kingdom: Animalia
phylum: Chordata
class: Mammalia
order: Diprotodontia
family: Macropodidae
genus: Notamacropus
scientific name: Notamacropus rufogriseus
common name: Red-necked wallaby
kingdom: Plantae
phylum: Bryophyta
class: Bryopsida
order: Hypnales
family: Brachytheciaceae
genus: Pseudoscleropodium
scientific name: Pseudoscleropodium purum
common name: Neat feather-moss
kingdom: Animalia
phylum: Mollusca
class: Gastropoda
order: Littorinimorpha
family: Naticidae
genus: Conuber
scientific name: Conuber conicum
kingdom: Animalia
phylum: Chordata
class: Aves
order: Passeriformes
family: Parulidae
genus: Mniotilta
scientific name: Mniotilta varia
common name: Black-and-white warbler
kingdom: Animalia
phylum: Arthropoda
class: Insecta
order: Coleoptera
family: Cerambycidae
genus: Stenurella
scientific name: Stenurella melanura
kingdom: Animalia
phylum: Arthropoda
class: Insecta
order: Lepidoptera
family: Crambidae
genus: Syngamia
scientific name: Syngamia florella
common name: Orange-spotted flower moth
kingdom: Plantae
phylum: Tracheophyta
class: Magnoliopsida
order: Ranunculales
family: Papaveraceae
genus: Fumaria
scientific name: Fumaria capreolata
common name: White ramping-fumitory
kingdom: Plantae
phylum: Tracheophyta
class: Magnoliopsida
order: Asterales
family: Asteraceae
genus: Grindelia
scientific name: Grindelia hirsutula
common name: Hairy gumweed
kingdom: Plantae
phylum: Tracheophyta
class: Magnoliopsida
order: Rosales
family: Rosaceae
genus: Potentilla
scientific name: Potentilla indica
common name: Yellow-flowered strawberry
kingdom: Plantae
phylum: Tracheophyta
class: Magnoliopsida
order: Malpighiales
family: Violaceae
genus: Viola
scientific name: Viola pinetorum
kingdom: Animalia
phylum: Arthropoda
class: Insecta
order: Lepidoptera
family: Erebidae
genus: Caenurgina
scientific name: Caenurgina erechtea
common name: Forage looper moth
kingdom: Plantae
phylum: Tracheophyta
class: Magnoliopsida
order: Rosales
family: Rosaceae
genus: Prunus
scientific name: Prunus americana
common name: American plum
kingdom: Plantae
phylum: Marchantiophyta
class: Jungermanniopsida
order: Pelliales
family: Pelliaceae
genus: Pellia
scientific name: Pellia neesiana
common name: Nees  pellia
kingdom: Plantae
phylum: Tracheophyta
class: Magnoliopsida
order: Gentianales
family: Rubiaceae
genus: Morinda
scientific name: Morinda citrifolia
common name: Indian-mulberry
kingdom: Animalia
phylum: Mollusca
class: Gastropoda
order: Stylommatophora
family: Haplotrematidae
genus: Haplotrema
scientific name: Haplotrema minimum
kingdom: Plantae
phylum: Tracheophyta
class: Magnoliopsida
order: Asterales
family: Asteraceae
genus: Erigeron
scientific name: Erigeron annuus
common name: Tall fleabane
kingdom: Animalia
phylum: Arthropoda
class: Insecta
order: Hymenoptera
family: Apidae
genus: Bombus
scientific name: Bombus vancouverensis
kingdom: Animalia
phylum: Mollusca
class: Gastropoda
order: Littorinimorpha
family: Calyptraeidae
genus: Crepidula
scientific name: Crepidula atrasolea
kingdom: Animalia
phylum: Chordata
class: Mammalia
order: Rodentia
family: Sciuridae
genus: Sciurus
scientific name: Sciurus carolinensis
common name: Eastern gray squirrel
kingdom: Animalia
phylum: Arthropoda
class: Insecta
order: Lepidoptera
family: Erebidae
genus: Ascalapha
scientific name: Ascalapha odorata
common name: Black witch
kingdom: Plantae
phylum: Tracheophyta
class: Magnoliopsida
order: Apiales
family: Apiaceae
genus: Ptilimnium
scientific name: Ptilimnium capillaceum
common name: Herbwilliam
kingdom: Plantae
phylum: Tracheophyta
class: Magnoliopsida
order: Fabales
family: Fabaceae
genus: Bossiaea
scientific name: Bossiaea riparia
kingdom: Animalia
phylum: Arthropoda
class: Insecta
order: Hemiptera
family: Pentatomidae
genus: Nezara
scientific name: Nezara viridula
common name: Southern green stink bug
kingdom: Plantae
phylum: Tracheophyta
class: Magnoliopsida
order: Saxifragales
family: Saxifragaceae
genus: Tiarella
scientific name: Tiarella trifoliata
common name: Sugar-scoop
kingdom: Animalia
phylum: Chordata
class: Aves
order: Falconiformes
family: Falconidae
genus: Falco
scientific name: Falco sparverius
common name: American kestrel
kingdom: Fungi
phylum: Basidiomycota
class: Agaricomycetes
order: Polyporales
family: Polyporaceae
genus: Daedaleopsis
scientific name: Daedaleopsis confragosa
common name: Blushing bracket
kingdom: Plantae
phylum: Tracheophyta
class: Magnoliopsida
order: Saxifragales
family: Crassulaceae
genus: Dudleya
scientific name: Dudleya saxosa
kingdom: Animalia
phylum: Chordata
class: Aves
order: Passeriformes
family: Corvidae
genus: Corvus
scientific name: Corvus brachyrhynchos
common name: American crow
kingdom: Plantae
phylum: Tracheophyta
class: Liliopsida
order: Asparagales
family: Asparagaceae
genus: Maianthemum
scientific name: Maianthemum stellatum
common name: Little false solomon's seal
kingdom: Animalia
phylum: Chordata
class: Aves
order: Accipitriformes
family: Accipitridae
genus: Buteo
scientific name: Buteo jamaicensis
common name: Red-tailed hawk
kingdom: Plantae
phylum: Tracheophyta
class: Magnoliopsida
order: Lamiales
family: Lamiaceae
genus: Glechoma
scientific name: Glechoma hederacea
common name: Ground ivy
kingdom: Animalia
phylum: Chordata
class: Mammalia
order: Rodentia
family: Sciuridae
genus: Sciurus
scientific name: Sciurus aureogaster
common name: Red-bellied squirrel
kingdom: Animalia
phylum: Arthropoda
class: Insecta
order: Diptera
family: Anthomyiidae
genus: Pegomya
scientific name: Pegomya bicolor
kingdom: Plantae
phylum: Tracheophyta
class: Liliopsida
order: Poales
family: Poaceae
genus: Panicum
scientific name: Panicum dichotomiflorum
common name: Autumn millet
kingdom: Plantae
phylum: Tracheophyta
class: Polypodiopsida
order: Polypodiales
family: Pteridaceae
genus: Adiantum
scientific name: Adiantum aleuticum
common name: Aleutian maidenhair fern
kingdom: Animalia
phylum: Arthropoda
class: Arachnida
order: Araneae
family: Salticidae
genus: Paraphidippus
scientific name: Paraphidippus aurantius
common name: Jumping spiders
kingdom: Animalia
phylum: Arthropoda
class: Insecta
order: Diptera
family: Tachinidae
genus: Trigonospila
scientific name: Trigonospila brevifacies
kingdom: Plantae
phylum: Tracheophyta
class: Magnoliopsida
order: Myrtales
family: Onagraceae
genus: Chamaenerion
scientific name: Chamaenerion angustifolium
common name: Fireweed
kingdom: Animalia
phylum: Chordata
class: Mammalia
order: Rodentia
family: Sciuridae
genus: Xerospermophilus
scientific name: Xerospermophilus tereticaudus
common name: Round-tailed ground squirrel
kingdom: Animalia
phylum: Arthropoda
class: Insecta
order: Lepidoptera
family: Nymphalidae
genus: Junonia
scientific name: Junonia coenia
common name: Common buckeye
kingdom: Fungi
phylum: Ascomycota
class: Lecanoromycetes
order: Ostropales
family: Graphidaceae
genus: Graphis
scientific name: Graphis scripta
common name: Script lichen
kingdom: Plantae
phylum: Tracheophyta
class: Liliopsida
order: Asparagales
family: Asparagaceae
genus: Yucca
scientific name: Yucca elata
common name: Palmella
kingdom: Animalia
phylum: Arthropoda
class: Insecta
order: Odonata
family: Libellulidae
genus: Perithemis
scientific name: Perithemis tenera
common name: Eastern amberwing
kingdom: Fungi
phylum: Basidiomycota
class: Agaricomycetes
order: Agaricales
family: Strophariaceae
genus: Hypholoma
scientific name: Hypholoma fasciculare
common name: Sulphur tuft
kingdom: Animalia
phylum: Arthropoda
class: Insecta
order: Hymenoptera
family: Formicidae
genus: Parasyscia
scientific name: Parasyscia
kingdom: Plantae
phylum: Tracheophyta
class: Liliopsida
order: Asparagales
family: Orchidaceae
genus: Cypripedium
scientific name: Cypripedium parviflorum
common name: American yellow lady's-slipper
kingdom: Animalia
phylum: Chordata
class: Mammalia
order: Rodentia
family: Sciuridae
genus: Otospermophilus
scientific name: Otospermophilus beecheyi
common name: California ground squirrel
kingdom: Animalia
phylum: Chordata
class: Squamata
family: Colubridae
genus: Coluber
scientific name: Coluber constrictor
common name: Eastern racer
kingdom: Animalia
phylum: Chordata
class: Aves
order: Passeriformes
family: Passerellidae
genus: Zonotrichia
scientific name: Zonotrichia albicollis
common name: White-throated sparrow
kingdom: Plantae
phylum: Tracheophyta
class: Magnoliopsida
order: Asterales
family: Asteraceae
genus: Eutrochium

___

### Required task
Give the lines from the one holding "order: Araneae" through the one holding "genus: Perithemis", inclusive, with "common name" replaced by "vernacular name" and everything else unchanged.

### Problem solution
order: Araneae
family: Salticidae
genus: Paraphidippus
scientific name: Paraphidippus aurantius
vernacular name: Jumping spiders
kingdom: Animalia
phylum: Arthropoda
class: Insecta
order: Diptera
family: Tachinidae
genus: Trigonospila
scientific name: Trigonospila brevifacies
kingdom: Plantae
phylum: Tracheophyta
class: Magnoliopsida
order: Myrtales
family: Onagraceae
genus: Chamaenerion
scientific name: Chamaenerion angustifolium
vernacular name: Fireweed
kingdom: Animalia
phylum: Chordata
class: Mammalia
order: Rodentia
family: Sciuridae
genus: Xerospermophilus
scientific name: Xerospermophilus tereticaudus
vernacular name: Round-tailed ground squirrel
kingdom: Animalia
phylum: Arthropoda
class: Insecta
order: Lepidoptera
family: Nymphalidae
genus: Junonia
scientific name: Junonia coenia
vernacular name: Common buckeye
kingdom: Fungi
phylum: Ascomycota
class: Lecanoromycetes
order: Ostropales
family: Graphidaceae
genus: Graphis
scientific name: Graphis scripta
vernacular name: Script lichen
kingdom: Plantae
phylum: Tracheophyta
class: Liliopsida
order: Asparagales
family: Asparagaceae
genus: Yucca
scientific name: Yucca elata
vernacular name: Palmella
kingdom: Animalia
phylum: Arthropoda
class: Insecta
order: Odonata
family: Libellulidae
genus: Perithemis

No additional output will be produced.